**Work required:** Reproduce every line of the listing below character for character, with no changes.

--- start Data provided ---

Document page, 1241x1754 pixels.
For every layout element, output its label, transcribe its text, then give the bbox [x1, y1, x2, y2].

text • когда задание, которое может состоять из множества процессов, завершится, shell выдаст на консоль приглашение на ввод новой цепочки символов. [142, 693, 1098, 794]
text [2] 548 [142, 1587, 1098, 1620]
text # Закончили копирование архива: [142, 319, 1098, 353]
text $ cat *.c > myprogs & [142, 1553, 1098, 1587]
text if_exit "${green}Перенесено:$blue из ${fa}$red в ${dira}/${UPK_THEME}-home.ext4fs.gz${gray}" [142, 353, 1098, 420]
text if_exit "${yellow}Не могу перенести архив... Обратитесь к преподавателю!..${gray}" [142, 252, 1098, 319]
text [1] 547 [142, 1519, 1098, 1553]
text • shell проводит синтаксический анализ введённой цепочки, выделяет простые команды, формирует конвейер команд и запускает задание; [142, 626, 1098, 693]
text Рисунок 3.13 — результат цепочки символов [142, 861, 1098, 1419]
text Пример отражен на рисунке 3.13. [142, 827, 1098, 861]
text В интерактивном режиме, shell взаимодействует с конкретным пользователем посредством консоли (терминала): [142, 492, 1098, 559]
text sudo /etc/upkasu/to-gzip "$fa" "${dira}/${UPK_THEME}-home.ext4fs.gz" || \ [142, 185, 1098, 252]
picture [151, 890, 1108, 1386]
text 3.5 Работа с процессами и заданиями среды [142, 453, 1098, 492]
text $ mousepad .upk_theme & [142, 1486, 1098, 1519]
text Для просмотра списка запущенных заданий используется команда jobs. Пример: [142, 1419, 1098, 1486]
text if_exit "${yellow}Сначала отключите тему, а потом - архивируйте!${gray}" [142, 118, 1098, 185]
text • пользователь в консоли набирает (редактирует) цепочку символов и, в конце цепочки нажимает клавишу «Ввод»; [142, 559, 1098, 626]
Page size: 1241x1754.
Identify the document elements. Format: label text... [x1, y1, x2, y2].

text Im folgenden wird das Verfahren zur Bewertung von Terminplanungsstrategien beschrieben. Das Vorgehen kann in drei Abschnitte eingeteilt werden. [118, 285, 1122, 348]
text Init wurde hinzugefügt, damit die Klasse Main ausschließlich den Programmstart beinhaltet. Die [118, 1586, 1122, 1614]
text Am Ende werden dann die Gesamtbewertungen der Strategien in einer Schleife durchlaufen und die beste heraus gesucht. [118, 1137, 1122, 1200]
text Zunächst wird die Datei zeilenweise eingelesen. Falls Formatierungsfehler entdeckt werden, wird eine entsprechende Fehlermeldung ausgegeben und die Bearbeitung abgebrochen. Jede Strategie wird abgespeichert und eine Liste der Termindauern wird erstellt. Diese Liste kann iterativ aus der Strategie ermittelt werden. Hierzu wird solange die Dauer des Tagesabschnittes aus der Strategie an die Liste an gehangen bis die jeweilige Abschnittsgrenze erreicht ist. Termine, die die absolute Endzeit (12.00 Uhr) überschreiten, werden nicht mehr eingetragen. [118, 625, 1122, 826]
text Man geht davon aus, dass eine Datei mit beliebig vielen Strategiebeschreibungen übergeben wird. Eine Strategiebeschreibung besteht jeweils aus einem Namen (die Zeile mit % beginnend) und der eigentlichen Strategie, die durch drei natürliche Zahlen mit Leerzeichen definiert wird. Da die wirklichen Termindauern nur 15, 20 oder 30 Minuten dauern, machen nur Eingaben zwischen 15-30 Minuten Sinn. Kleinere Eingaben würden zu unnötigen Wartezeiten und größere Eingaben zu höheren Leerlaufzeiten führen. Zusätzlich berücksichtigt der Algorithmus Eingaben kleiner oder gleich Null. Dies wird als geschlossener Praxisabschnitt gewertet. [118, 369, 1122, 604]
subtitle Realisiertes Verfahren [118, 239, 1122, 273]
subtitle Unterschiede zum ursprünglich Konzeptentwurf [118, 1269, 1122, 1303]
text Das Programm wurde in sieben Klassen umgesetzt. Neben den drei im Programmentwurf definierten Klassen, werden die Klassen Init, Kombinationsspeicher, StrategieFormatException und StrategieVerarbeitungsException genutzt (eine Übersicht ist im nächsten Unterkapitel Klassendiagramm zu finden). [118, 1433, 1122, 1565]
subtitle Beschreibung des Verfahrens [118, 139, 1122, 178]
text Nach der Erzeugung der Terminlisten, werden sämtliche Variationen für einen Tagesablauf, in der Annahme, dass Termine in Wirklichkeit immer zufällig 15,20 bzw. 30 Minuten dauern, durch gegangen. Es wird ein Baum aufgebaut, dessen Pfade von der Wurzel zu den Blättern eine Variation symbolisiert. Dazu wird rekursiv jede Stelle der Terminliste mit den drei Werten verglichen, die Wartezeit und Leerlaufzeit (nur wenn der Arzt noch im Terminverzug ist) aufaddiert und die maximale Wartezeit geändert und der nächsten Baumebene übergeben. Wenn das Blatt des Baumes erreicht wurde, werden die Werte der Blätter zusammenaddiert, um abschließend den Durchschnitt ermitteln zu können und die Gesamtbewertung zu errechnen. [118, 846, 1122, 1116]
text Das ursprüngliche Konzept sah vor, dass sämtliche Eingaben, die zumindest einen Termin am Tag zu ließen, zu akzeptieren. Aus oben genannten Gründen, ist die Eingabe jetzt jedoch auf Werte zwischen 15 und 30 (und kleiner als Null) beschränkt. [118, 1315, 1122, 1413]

--- end Data provided ---

**Exercise result:**
Document page, 1241x1754 pixels.
For every layout element, output its label, transcribe its text, then give the bbox [x1, y1, x2, y2].

text • когда задание, которое может состоять из множества процессов, завершится, shell выдаст на консоль приглашение на ввод новой цепочки символов. [142, 693, 1098, 794]
text [2] 548 [142, 1587, 1098, 1620]
text # Закончили копирование архива: [142, 319, 1098, 353]
text $ cat *.c > myprogs & [142, 1553, 1098, 1587]
text if_exit "${green}Перенесено:$blue из ${fa}$red в ${dira}/${UPK_THEME}-home.ext4fs.gz${gray}" [142, 353, 1098, 420]
text if_exit "${yellow}Не могу перенести архив... Обратитесь к преподавателю!..${gray}" [142, 252, 1098, 319]
text [1] 547 [142, 1519, 1098, 1553]
text • shell проводит синтаксический анализ введённой цепочки, выделяет простые команды, формирует конвейер команд и запускает задание; [142, 626, 1098, 693]
text Рисунок 3.13 — результат цепочки символов [142, 861, 1098, 1419]
text Пример отражен на рисунке 3.13. [142, 827, 1098, 861]
text В интерактивном режиме, shell взаимодействует с конкретным пользователем посредством консоли (терминала): [142, 492, 1098, 559]
text sudo /etc/upkasu/to-gzip "$fa" "${dira}/${UPK_THEME}-home.ext4fs.gz" || \ [142, 185, 1098, 252]
picture [151, 890, 1108, 1386]
text 3.5 Работа с процессами и заданиями среды [142, 453, 1098, 492]
text $ mousepad .upk_theme & [142, 1486, 1098, 1519]
text Для просмотра списка запущенных заданий используется команда jobs. Пример: [142, 1419, 1098, 1486]
text if_exit "${yellow}Сначала отключите тему, а потом - архивируйте!${gray}" [142, 118, 1098, 185]
text • пользователь в консоли набирает (редактирует) цепочку символов и, в конце цепочки нажимает клавишу «Ввод»; [142, 559, 1098, 626]
Page size: 1241x1754.
Identify the document elements. Format: label text... [x1, y1, x2, y2].

text Im folgenden wird das Verfahren zur Bewertung von Terminplanungsstrategien beschrieben. Das Vorgehen kann in drei Abschnitte eingeteilt werden. [118, 285, 1122, 348]
text Init wurde hinzugefügt, damit die Klasse Main ausschließlich den Programmstart beinhaltet. Die [118, 1586, 1122, 1614]
text Am Ende werden dann die Gesamtbewertungen der Strategien in einer Schleife durchlaufen und die beste heraus gesucht. [118, 1137, 1122, 1200]
text Zunächst wird die Datei zeilenweise eingelesen. Falls Formatierungsfehler entdeckt werden, wird eine entsprechende Fehlermeldung ausgegeben und die Bearbeitung abgebrochen. Jede Strategie wird abgespeichert und eine Liste der Termindauern wird erstellt. Diese Liste kann iterativ aus der Strategie ermittelt werden. Hierzu wird solange die Dauer des Tagesabschnittes aus der Strategie an die Liste an gehangen bis die jeweilige Abschnittsgrenze erreicht ist. Termine, die die absolute Endzeit (12.00 Uhr) überschreiten, werden nicht mehr eingetragen. [118, 625, 1122, 826]
text Man geht davon aus, dass eine Datei mit beliebig vielen Strategiebeschreibungen übergeben wird. Eine Strategiebeschreibung besteht jeweils aus einem Namen (die Zeile mit % beginnend) und der eigentlichen Strategie, die durch drei natürliche Zahlen mit Leerzeichen definiert wird. Da die wirklichen Termindauern nur 15, 20 oder 30 Minuten dauern, machen nur Eingaben zwischen 15-30 Minuten Sinn. Kleinere Eingaben würden zu unnötigen Wartezeiten und größere Eingaben zu höheren Leerlaufzeiten führen. Zusätzlich berücksichtigt der Algorithmus Eingaben kleiner oder gleich Null. Dies wird als geschlossener Praxisabschnitt gewertet. [118, 369, 1122, 604]
subtitle Realisiertes Verfahren [118, 239, 1122, 273]
subtitle Unterschiede zum ursprünglich Konzeptentwurf [118, 1269, 1122, 1303]
text Das Programm wurde in sieben Klassen umgesetzt. Neben den drei im Programmentwurf definierten Klassen, werden die Klassen Init, Kombinationsspeicher, StrategieFormatException und StrategieVerarbeitungsException genutzt (eine Übersicht ist im nächsten Unterkapitel Klassendiagramm zu finden). [118, 1433, 1122, 1565]
subtitle Beschreibung des Verfahrens [118, 139, 1122, 178]
text Nach der Erzeugung der Terminlisten, werden sämtliche Variationen für einen Tagesablauf, in der Annahme, dass Termine in Wirklichkeit immer zufällig 15,20 bzw. 30 Minuten dauern, durch gegangen. Es wird ein Baum aufgebaut, dessen Pfade von der Wurzel zu den Blättern eine Variation symbolisiert. Dazu wird rekursiv jede Stelle der Terminliste mit den drei Werten verglichen, die Wartezeit und Leerlaufzeit (nur wenn der Arzt noch im Terminverzug ist) aufaddiert und die maximale Wartezeit geändert und der nächsten Baumebene übergeben. Wenn das Blatt des Baumes erreicht wurde, werden die Werte der Blätter zusammenaddiert, um abschließend den Durchschnitt ermitteln zu können und die Gesamtbewertung zu errechnen. [118, 846, 1122, 1116]
text Das ursprüngliche Konzept sah vor, dass sämtliche Eingaben, die zumindest einen Termin am Tag zu ließen, zu akzeptieren. Aus oben genannten Gründen, ist die Eingabe jetzt jedoch auf Werte zwischen 15 und 30 (und kleiner als Null) beschränkt. [118, 1315, 1122, 1413]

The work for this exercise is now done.